Modification records
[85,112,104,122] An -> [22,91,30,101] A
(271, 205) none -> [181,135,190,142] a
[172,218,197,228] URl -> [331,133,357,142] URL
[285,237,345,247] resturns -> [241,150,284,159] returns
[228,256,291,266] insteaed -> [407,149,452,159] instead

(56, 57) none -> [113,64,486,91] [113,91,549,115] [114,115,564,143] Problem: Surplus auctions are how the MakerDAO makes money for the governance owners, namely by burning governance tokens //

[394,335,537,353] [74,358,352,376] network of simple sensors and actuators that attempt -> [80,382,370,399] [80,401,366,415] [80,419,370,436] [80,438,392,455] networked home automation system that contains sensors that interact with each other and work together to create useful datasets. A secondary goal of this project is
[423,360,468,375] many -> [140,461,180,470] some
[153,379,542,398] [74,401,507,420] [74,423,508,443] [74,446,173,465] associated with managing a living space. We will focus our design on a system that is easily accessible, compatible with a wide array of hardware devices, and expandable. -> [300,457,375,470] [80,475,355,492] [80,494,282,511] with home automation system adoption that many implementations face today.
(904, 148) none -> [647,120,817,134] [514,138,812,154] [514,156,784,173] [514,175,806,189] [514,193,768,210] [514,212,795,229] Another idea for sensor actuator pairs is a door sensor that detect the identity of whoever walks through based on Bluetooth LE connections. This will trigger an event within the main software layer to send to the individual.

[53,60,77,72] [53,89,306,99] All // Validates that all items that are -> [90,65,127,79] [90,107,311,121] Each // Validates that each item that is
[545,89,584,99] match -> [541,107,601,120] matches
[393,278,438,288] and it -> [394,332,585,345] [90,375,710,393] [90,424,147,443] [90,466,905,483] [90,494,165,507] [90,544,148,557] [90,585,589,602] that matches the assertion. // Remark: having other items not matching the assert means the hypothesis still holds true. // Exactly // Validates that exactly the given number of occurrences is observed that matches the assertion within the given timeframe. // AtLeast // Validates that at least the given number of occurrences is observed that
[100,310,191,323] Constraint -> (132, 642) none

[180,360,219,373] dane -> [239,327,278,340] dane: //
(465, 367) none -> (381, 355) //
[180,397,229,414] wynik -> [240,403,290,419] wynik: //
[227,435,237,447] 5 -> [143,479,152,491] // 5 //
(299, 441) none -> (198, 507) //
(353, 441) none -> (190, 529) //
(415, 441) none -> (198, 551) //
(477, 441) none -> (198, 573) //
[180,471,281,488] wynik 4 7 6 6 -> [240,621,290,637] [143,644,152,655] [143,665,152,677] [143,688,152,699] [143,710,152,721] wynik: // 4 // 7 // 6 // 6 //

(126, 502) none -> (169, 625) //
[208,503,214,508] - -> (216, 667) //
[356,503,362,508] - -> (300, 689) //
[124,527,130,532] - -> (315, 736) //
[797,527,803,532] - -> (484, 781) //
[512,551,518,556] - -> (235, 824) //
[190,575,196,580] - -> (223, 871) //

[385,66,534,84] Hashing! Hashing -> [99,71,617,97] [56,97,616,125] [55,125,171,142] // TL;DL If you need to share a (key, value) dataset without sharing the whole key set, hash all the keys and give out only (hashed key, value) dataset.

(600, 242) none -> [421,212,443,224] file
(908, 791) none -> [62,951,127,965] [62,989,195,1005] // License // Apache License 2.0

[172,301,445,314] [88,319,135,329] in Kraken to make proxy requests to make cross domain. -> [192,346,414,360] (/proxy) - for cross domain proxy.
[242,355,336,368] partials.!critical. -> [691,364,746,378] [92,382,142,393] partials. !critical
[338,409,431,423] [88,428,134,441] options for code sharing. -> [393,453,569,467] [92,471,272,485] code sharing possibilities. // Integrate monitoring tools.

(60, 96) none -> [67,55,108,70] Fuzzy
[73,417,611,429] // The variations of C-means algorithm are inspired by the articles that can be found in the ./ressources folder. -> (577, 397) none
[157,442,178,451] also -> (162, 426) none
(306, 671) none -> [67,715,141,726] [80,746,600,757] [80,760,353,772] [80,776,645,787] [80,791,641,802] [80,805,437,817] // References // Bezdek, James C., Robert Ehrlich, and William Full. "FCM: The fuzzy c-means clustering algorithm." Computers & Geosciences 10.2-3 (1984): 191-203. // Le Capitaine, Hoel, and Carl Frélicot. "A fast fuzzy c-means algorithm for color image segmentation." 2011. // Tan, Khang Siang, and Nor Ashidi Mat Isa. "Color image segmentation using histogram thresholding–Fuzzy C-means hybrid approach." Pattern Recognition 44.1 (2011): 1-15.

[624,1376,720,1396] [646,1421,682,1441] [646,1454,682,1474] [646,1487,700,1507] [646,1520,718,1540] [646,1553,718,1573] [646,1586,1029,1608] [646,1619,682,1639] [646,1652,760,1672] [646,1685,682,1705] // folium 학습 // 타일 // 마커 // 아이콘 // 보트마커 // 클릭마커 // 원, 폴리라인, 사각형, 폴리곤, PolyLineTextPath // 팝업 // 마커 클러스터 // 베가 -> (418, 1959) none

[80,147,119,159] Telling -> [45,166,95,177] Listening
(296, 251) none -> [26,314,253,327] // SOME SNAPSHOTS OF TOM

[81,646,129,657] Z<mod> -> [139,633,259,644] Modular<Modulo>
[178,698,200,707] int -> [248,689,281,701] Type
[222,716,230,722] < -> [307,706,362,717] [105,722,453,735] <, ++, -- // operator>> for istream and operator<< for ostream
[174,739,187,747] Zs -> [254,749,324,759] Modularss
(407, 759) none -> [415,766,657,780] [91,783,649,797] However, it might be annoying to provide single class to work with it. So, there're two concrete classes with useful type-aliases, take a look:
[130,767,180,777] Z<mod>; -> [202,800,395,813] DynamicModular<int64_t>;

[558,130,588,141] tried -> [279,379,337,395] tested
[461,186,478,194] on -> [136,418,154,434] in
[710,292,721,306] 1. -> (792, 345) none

• [TO-DO ITEM] From the line containing "[222,716,230,722] < ->" through the last line of the entries above, print every line exactly, including both ends, and nothing else.

• [FINISHED TASK]
[222,716,230,722] < -> [307,706,362,717] [105,722,453,735] <, ++, -- // operator>> for istream and operator<< for ostream
[174,739,187,747] Zs -> [254,749,324,759] Modularss
(407, 759) none -> [415,766,657,780] [91,783,649,797] However, it might be annoying to provide single class to work with it. So, there're two concrete classes with useful type-aliases, take a look:
[130,767,180,777] Z<mod>; -> [202,800,395,813] DynamicModular<int64_t>;

[558,130,588,141] tried -> [279,379,337,395] tested
[461,186,478,194] on -> [136,418,154,434] in
[710,292,721,306] 1. -> (792, 345) none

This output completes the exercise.